■ TAREFA PROPOSTA 1
Você pode reescrever os registros como uma lista JSON de strings, uma para cada linha e sem as linhas em branco? Comece no início dos registros e vá até a linha que contém "SNG $50k Freezeout | Week: 5 -> 4", incluindo-a.

■ TEXTO DE LEITURA
◇ ◇ ◇ ◇ ◇ ◇ ◇

Uma ‘tragédia nacional’ na Índia: a pipoca é tributada de três maneiras diferentes
Uma decisão das principais autoridades fiscais da Índia, aparentemente rotineira, explodiu como metal no micro-ondas.
O governo estabeleceu um sistema de três níveis para tributar a pipoca, dependendo se ela é embalada ou vendida solta, se tem uma marca ou se é genérica, se é salgada ou doce. A pipoca com caramelo, disse o governo em dezembro, seria tributada em 18% — quase como um produto de luxo.
A população não ficou satisfeita. Uma explicação da ministra das Finanças da Índia, presidente do conselho tributário, não ajudou.
“Quero explicar todo o pano de fundo dos impostos sobre a pipoca para vocês: pipoca salgada, pipoca caramelizada, pipoca simples”, disse Nirmala Sitharaman em uma coletiva de imprensa no final de dezembro. “Quando se trata do método de tributação da pipoca, desde que seja salgada, temperada, picante, com pimenta em pó, o imposto é de 5%. Mas quando o açúcar caramelizado é adicionado, ela não é mais salgada.”

◇ ◇ ◇ ◇ ◇ ◇ ◇

■ MATERIAL DO EXERCÍCIO
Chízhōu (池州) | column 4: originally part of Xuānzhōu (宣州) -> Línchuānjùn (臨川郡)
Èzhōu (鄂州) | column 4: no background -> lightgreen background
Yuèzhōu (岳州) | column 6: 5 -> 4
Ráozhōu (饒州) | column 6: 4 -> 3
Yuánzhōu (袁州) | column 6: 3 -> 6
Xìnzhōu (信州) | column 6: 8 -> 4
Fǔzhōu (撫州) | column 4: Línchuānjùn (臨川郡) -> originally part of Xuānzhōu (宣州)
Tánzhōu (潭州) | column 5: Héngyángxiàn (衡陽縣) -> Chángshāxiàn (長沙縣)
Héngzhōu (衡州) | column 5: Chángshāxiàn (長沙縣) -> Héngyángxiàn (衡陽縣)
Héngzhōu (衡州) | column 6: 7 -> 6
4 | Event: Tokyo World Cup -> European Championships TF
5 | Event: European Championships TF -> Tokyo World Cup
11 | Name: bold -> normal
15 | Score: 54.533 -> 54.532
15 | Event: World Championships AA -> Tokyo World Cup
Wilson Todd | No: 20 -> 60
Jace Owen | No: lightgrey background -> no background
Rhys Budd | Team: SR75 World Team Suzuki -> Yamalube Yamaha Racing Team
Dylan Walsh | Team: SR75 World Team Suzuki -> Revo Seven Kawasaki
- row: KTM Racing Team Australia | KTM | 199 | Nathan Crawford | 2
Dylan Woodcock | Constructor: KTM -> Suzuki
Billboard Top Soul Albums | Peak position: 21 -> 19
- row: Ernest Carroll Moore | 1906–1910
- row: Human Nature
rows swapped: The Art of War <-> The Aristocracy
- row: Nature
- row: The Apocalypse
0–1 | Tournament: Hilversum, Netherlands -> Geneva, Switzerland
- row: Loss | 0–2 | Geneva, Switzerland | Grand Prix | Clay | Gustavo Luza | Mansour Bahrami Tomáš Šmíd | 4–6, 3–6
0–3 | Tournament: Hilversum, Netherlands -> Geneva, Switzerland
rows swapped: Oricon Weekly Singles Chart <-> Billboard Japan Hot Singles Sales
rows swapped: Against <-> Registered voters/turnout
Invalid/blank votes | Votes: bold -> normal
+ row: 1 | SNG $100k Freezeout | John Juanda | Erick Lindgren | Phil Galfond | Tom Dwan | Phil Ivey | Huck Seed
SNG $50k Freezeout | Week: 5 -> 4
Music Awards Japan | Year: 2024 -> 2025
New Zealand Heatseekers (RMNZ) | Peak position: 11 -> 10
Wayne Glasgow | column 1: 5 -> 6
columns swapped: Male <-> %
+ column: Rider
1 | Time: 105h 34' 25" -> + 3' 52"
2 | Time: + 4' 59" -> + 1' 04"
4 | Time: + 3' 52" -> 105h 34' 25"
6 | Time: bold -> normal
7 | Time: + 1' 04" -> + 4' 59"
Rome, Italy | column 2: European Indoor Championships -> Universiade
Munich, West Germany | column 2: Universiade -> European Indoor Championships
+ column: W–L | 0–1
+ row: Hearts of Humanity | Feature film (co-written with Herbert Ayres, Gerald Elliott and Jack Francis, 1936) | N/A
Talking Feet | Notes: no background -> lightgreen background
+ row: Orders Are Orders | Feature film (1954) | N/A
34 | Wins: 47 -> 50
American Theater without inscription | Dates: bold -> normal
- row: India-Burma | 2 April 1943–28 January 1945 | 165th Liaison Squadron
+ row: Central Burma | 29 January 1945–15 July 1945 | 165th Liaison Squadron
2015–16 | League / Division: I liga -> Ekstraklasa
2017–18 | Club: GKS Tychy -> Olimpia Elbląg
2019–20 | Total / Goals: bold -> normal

◇ ◇ ◇ ◇ ◇ ◇ ◇

■ TAREFA PROPOSTA 2
Como ficaria em forma de lista, com os fatos principais, o parágrafo do texto sobre a pipoca que começa com "O governo estabeleceu"?

■ RESPOSTA REDIGIDA 1
[
  "Chízhōu (池州) | column 4: originally part of Xuānzhōu (宣州) -> Línchuānjùn (臨川郡)",
  "Èzhōu (鄂州) | column 4: no background -> lightgreen background",
  "Yuèzhōu (岳州) | column 6: 5 -> 4",
  "Ráozhōu (饒州) | column 6: 4 -> 3",
  "Yuánzhōu (袁州) | column 6: 3 -> 6",
  "Xìnzhōu (信州) | column 6: 8 -> 4",
  "Fǔzhōu (撫州) | column 4: Línchuānjùn (臨川郡) -> originally part of Xuānzhōu (宣州)",
  "Tánzhōu (潭州) | column 5: Héngyángxiàn (衡陽縣) -> Chángshāxiàn (長沙縣)",
  "Héngzhōu (衡州) | column 5: Chángshāxiàn (長沙縣) -> Héngyángxiàn (衡陽縣)",
  "Héngzhōu (衡州) | column 6: 7 -> 6",
  "4 | Event: Tokyo World Cup -> European Championships TF",
  "5 | Event: European Championships TF -> Tokyo World Cup",
  "11 | Name: bold -> normal",
  "15 | Score: 54.533 -> 54.532",
  "15 | Event: World Championships AA -> Tokyo World Cup",
  "Wilson Todd | No: 20 -> 60",
  "Jace Owen | No: lightgrey background -> no background",
  "Rhys Budd | Team: SR75 World Team Suzuki -> Yamalube Yamaha Racing Team",
  "Dylan Walsh | Team: SR75 World Team Suzuki -> Revo Seven Kawasaki",
  "- row: KTM Racing Team Australia | KTM | 199 | Nathan Crawford | 2",
  "Dylan Woodcock | Constructor: KTM -> Suzuki",
  "Billboard Top Soul Albums | Peak position: 21 -> 19",
  "- row: Ernest Carroll Moore | 1906–1910",
  "- row: Human Nature",
  "rows swapped: The Art of War <-> The Aristocracy",
  "- row: Nature",
  "- row: The Apocalypse",
  "0–1 | Tournament: Hilversum, Netherlands -> Geneva, Switzerland",
  "- row: Loss | 0–2 | Geneva, Switzerland | Grand Prix | Clay | Gustavo Luza | Mansour Bahrami Tomáš Šmíd | 4–6, 3–6",
  "0–3 | Tournament: Hilversum, Netherlands -> Geneva, Switzerland",
  "rows swapped: Oricon Weekly Singles Chart <-> Billboard Japan Hot Singles Sales",
  "rows swapped: Against <-> Registered voters/turnout",
  "Invalid/blank votes | Votes: bold -> normal",
  "+ row: 1 | SNG $100k Freezeout | John Juanda | Erick Lindgren | Phil Galfond | Tom Dwan | Phil Ivey | Huck Seed",
  "SNG $50k Freezeout | Week: 5 -> 4"
]

■ RESPOSTA REDIGIDA 2
- O governo criou um sistema de três níveis para tributar a pipoca.
- A alíquota depende de a pipoca ser embalada ou vendida solta, de ter marca ou ser genérica e de ser salgada ou doce.
- Em dezembro, o governo anunciou que a pipoca com caramelo seria tributada em 18%, quase como um produto de luxo.